RECORDS FOR THE EXERCISE:
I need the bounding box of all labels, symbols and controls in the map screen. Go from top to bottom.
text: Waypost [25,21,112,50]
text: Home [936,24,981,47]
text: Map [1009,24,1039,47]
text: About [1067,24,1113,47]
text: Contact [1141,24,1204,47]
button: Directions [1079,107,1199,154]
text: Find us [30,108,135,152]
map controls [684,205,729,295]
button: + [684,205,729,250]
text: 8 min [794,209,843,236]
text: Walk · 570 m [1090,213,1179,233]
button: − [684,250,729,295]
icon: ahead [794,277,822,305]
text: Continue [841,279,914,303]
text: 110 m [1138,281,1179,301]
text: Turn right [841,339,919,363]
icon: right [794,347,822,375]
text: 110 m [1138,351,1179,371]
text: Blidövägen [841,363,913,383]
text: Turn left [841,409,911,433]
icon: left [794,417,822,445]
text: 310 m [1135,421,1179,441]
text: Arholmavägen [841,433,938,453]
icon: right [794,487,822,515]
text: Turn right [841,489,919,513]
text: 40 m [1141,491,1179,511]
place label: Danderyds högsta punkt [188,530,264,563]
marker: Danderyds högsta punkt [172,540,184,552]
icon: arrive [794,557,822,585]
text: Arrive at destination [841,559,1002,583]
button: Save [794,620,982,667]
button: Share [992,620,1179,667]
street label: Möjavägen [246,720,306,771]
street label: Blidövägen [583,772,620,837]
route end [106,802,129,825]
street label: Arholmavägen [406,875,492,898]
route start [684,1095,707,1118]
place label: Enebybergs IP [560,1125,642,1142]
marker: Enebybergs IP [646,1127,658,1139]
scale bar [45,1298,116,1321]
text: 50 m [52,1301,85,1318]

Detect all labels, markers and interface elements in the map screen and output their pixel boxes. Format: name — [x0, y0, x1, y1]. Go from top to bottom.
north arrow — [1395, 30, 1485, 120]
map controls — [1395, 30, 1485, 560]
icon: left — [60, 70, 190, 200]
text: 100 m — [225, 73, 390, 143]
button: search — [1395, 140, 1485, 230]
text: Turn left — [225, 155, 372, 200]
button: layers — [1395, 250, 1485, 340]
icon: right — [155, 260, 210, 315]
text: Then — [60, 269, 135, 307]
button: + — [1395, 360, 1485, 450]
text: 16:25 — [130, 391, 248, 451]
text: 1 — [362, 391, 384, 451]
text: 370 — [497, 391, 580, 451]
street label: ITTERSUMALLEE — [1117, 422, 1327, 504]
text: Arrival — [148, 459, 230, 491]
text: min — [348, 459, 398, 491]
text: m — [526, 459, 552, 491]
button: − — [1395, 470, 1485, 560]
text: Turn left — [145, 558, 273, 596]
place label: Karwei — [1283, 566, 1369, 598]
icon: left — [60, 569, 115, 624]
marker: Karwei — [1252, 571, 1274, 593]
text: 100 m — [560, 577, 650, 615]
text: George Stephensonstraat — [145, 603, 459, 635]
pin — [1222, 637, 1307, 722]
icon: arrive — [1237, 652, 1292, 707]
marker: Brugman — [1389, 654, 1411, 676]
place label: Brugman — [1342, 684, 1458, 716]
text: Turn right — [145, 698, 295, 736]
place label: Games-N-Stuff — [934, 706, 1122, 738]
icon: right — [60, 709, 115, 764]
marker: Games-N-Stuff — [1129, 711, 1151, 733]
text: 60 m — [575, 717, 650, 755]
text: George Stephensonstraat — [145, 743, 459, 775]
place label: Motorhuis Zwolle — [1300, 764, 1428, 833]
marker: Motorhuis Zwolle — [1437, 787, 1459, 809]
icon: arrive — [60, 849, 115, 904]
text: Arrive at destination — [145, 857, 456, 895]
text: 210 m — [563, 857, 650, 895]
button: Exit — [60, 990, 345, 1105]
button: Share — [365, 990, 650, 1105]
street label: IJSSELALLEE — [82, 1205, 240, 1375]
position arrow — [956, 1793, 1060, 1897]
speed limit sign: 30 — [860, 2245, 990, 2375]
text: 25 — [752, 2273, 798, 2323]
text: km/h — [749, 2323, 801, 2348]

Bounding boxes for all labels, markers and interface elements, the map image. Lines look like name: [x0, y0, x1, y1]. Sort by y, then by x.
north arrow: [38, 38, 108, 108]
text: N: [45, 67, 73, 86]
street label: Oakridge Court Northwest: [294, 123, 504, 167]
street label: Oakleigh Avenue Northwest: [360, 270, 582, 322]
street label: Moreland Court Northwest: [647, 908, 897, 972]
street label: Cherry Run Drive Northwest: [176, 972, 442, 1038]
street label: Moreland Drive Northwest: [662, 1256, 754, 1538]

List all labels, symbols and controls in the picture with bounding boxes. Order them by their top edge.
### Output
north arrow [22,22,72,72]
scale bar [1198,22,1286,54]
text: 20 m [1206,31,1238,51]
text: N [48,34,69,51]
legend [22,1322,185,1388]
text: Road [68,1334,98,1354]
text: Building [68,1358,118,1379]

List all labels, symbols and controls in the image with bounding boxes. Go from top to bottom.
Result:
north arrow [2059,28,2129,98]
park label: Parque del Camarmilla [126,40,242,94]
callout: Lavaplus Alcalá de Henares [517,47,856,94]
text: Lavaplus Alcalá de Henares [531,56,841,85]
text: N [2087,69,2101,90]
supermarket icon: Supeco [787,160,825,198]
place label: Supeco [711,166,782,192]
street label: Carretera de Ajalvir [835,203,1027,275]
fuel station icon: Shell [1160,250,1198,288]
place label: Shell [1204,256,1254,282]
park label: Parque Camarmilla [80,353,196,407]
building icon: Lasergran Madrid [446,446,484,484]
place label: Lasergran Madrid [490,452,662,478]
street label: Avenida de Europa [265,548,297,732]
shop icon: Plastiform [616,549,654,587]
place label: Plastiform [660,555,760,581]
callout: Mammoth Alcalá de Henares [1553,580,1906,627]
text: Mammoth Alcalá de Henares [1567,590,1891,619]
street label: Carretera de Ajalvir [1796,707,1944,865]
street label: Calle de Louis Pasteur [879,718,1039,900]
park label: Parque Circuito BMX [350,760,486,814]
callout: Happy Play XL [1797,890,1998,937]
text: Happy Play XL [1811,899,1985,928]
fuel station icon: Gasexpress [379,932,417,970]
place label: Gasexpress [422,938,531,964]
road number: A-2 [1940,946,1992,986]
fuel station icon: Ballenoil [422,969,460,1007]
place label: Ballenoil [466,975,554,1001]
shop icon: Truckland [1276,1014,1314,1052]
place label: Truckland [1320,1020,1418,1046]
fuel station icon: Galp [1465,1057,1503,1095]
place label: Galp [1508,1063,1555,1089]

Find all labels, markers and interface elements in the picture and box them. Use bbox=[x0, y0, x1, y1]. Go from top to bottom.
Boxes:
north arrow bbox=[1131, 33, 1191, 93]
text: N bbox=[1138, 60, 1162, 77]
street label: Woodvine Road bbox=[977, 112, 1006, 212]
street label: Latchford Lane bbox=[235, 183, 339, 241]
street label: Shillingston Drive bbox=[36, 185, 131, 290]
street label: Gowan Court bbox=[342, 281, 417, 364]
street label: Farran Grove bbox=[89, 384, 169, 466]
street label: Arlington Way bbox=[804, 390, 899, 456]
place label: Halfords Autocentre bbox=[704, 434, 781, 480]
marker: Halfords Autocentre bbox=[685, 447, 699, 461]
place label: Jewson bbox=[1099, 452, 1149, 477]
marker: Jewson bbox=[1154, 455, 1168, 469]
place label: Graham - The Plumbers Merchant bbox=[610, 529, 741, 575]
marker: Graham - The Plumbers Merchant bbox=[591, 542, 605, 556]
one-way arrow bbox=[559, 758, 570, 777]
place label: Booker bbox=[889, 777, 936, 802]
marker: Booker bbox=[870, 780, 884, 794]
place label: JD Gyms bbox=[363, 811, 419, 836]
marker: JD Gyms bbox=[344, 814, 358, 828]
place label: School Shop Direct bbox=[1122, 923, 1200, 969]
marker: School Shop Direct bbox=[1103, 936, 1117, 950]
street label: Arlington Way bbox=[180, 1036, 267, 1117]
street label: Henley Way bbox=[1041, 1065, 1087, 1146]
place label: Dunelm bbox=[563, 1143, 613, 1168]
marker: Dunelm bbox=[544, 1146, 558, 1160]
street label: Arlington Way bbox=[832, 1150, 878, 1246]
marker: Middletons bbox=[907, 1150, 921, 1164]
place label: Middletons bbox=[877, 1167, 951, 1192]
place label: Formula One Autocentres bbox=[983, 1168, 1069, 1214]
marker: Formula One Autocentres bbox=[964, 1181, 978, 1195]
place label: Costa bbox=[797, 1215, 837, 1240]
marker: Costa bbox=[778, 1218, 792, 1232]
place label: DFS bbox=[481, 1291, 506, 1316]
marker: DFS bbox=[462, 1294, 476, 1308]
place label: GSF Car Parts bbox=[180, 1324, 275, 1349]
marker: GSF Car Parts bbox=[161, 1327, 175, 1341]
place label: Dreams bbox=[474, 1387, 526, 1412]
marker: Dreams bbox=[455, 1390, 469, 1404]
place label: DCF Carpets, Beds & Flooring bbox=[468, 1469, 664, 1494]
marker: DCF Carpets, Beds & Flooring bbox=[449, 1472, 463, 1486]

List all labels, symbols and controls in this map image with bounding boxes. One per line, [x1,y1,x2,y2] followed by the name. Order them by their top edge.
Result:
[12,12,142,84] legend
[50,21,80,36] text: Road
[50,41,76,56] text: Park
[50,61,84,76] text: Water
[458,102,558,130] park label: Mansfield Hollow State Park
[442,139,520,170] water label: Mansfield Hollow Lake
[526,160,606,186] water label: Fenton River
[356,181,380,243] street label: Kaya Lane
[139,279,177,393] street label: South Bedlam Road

ABOUT THIS EXERCISE:
Scan the listing and copy every line where the string "button" shows up.

TASK RESPONSE:
button: Directions [1079,107,1199,154]
button: + [684,205,729,250]
button: − [684,250,729,295]
button: Save [794,620,982,667]
button: Share [992,620,1179,667]
button: search — [1395, 140, 1485, 230]
button: layers — [1395, 250, 1485, 340]
button: + — [1395, 360, 1485, 450]
button: − — [1395, 470, 1485, 560]
button: Exit — [60, 990, 345, 1105]
button: Share — [365, 990, 650, 1105]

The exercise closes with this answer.